Boy howdy would you ever be wrong! According to a recent press release from the Department of the Treasury, you might be required to pay a hefty fine if the attacker is located in a country under economic sanctions from the United States government.
The release, dated October 1st, and issued by the Treasury’s Office of Foreign Asset Control (OFAC), states that if you’re paying a ransom to unlock your files, you’re aiding the attackers financially and, as a result, liable to face the same sanctions as the would-be-attacker.
How’s it work?
Okay, so, as you may or may not already know, the Feds put economic sanctions on foreign governments that don’t play nicely with the United States. Russia, Iran, to name a few, both have economic sanctions levied against them. Companies that do business directly with those governments are fined large sums of money. You know…unless they contribute to a re-election campaign or two.
What can you do to protect yourself?
There are a lot of things you can do to protect yourself from a Ransomware attack. Here are a few suggestions:
- Protect your devices with a next-gen endpoint protection product – Traditional endpoint protection products rely on outdated means of detection (like looking for specific signatures). Newer products like Blackberry Protect (formerly Cylance) uses machine learning and artificial intelligence to determine whether or not software that’s trying to run on your machine is hazardous or not.

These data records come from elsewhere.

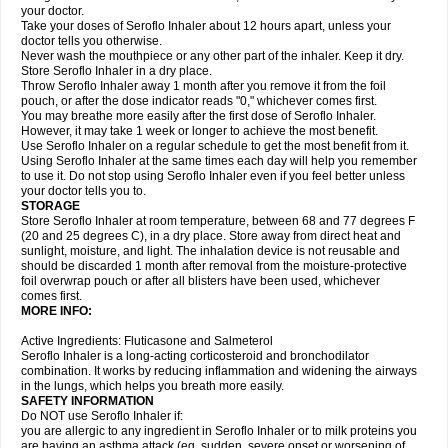
your doctor.
Take your doses of Seroflo Inhaler about 12 hours apart, unless your
doctor tells you otherwise.
Never wash the mouthpiece or any other part of the inhaler. Keep it dry.
Store Seroflo Inhaler in a dry place.
Throw Seroflo Inhaler away 1 month after you remove it from the foil
pouch, or after the dose indicator reads "0," whichever comes first.
You may breathe more easily after the first dose of Seroflo Inhaler.
However, it may take 1 week or longer to achieve the most benefit.
Use Seroflo Inhaler on a regular schedule to get the most benefit from it.
Using Seroflo Inhaler at the same times each day will help you remember
to use it. Do not stop using Seroflo Inhaler even if you feel better unless
your doctor tells you to.
STORAGE
Store Seroflo Inhaler at room temperature, between 68 and 77 degrees F
(20 and 25 degrees C), in a dry place. Store away from direct heat and
sunlight, moisture, and light. The inhalation device is not reusable and
should be discarded 1 month after removal from the moisture-protective
foil overwrap pouch or after all blisters have been used, whichever
comes first.
MORE INFO:
Active Ingredients: Fluticasone and Salmeterol
Seroflo Inhaler is a long-acting corticosteroid and bronchodilator
combination. It works by reducing inflammation and widening the airways
in the lungs, which helps you breath more easily.
SAFETY INFORMATION
Do NOT use Seroflo Inhaler if:
you are allergic to any ingredient in Seroflo Inhaler or to milk proteins you
are having an asthma attack (eg, sudden, severe onset or worsening of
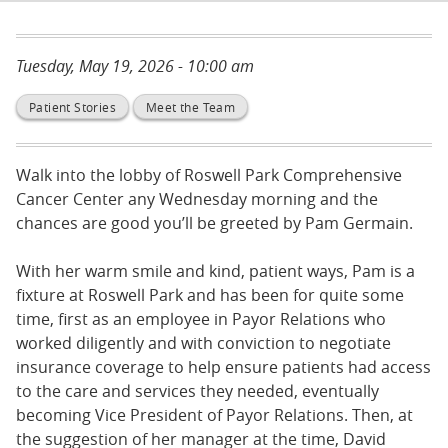
Tuesday, May 19, 2026 - 10:00 am
Patient Stories
Meet the Team
Walk into the lobby of Roswell Park Comprehensive
Cancer Center any Wednesday morning and the
chances are good you’ll be greeted by Pam Germain.
With her warm smile and kind, patient ways, Pam is a
fixture at Roswell Park and has been for quite some
time, first as an employee in Payor Relations who
worked diligently and with conviction to negotiate
insurance coverage to help ensure patients had access
to the care and services they needed, eventually
becoming Vice President of Payor Relations. Then, at
the suggestion of her manager at the time, David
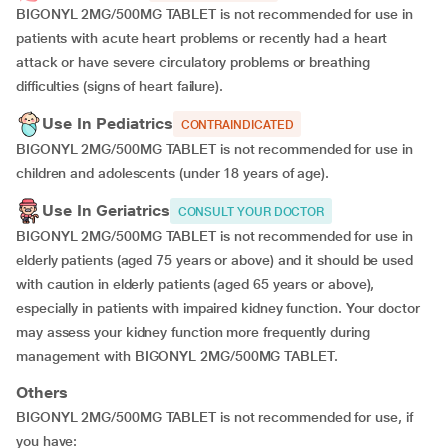
BIGONYL 2MG/500MG TABLET is not recommended for use in
patients with acute heart problems or recently had a heart
attack or have severe circulatory problems or breathing
difficulties (signs of heart failure).
Use In Pediatrics
CONTRAINDICATED
BIGONYL 2MG/500MG TABLET is not recommended for use in
children and adolescents (under 18 years of age).
Use In Geriatrics
CONSULT YOUR DOCTOR
BIGONYL 2MG/500MG TABLET is not recommended for use in
elderly patients (aged 75 years or above) and it should be used
with caution in elderly patients (aged 65 years or above),
especially in patients with impaired kidney function. Your doctor
may assess your kidney function more frequently during
management with BIGONYL 2MG/500MG TABLET.
Others
BIGONYL 2MG/500MG TABLET is not recommended for use, if
you have:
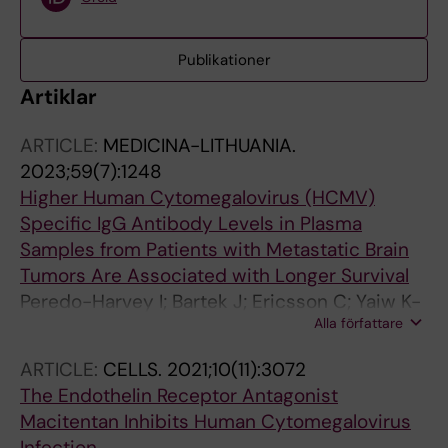
Publikationer
Artiklar
ARTICLE:
MEDICINA-LITHUANIA.
2023;59(7):1248
Higher Human Cytomegalovirus (HCMV)
Specific IgG Antibody Levels in Plasma
Samples from Patients with Metastatic Brain
Tumors Are Associated with Longer Survival
Peredo-Harvey I; Bartek J; Ericsson C; Yaiw K-
Alla författare
C; Nister M; Rahbar A; Soderberg-Naucler C
ARTICLE:
CELLS.
2021;10(11):3072
The Endothelin Receptor Antagonist
Macitentan Inhibits Human Cytomegalovirus
Infection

- Protect your email inbox – Where something like Blackberry Protect will safeguard your endpoint, applying services like those from Area1 or Cyren can protect your email inbox as well. Emails containing malicious links are a primary cause of ransomware infection. Services like Area1 and Cyren scans your inbox for those nefarious links before someone can click on it and lets the user know not to, or stops them from doing so altogether.
- Cybersecurity awareness training – This should be a no brainer for people, but it’s often overlooked almost entirely. Adequate security awareness training is often the first, and potentially the BEST line of defense a company has against a cyberattack. A well-educated workforce is more likely to notice something like a social engineering attack before it has a chance to harm your businesses. You, your coworkers, or employees have a much better chance at stopping a ransomware infestation if they know first hand what to look for.

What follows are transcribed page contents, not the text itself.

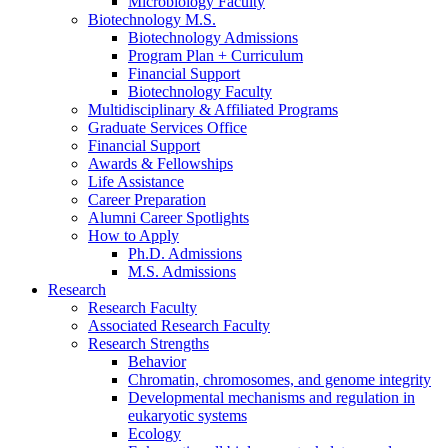
Microbiology Faculty
Biotechnology M.S.
Biotechnology Admissions
Program Plan + Curriculum
Financial Support
Biotechnology Faculty
Multidisciplinary
&
Affiliated Programs
Graduate Services Office
Financial Support
Awards
&
Fellowships
Life Assistance
Career Preparation
Alumni Career Spotlights
How to Apply
Ph.D. Admissions
M.S. Admissions
Research
Research Faculty
Associated Research Faculty
Research Strengths
Behavior
Chromatin, chromosomes, and genome integrity
Developmental mechanisms and regulation in
eukaryotic systems
Ecology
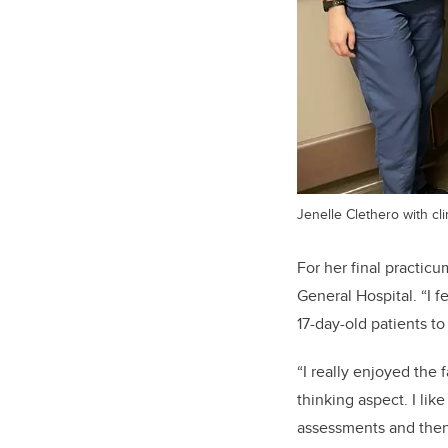
Jenelle Clethero with cli
For her final practic
General Hospital. “I f
17-day-old patients to
“I really enjoyed the
thinking aspect. I lik
assessments and then b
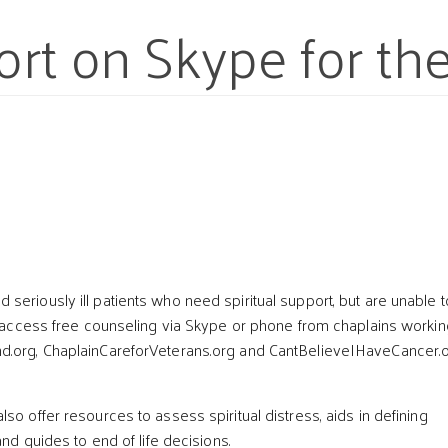
ort on Skype for the 
t
seriously ill patients who need spiritual support, but are unable t
ow access free counseling via Skype or phone from chaplains workin
d.org, ChaplainCareforVeterans.org and CantBelieveIHaveCancer.o
so offer resources to assess spiritual distress, aids in defining
 and guides to end of life decisions.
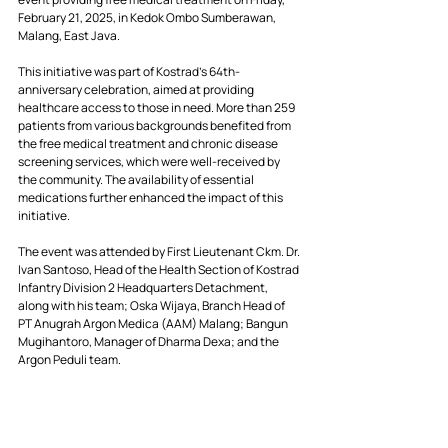
February 21, 2025, in Kedok Ombo Sumberawan, 
Malang, East Java.
This initiative was part of Kostrad’s 64th-
anniversary celebration, aimed at providing 
healthcare access to those in need. More than 259 
patients from various backgrounds benefited from 
the free medical treatment and chronic disease 
screening services, which were well-received by 
the community. The availability of essential 
medications further enhanced the impact of this 
initiative.
The event was attended by First Lieutenant Ckm. Dr. 
Ivan Santoso, Head of the Health Section of Kostrad 
Infantry Division 2 Headquarters Detachment, 
along with his team; Oska Wijaya, Branch Head of 
PT Anugrah Argon Medica (AAM) Malang; Bangun 
Mugihantoro, Manager of Dharma Dexa; and the 
Argon Peduli team.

Are you really at risk of paying a fine?
That’s tough to say. OFAC means business. There’s not much the Fed likes that roasting somebody over the coals for cold hard cash. The problem, usually, is they don’t know where to look and almost rely on some sort of messed up “honor” system, like a company making public disclosure of an attack before they swoop in like a big vulture to pick over their bones.
I don’t honestly know how they’d exactly figure out you’ve paid a fine to a cyberattacker, especially since most payments are made in Bitcoin (or some other cryptocurrency) and they’ve had a difficult time tracking those transactions and have yet to admit any cryptocurrency is a monetary unit.
Ultimately, it’s better to be safe than sorry, and anytime you can avoid paying a ransom or a fine, you should probably do so.
It’s also worth noting the brief doesn’t indicate how much someone might have to pay if it’s determined they’re liable for violating any economic sanctions. Is it another toothless piece of legislation or legal flotsam? Could be. Is it worth not protecting your sensitive and valuable data? No.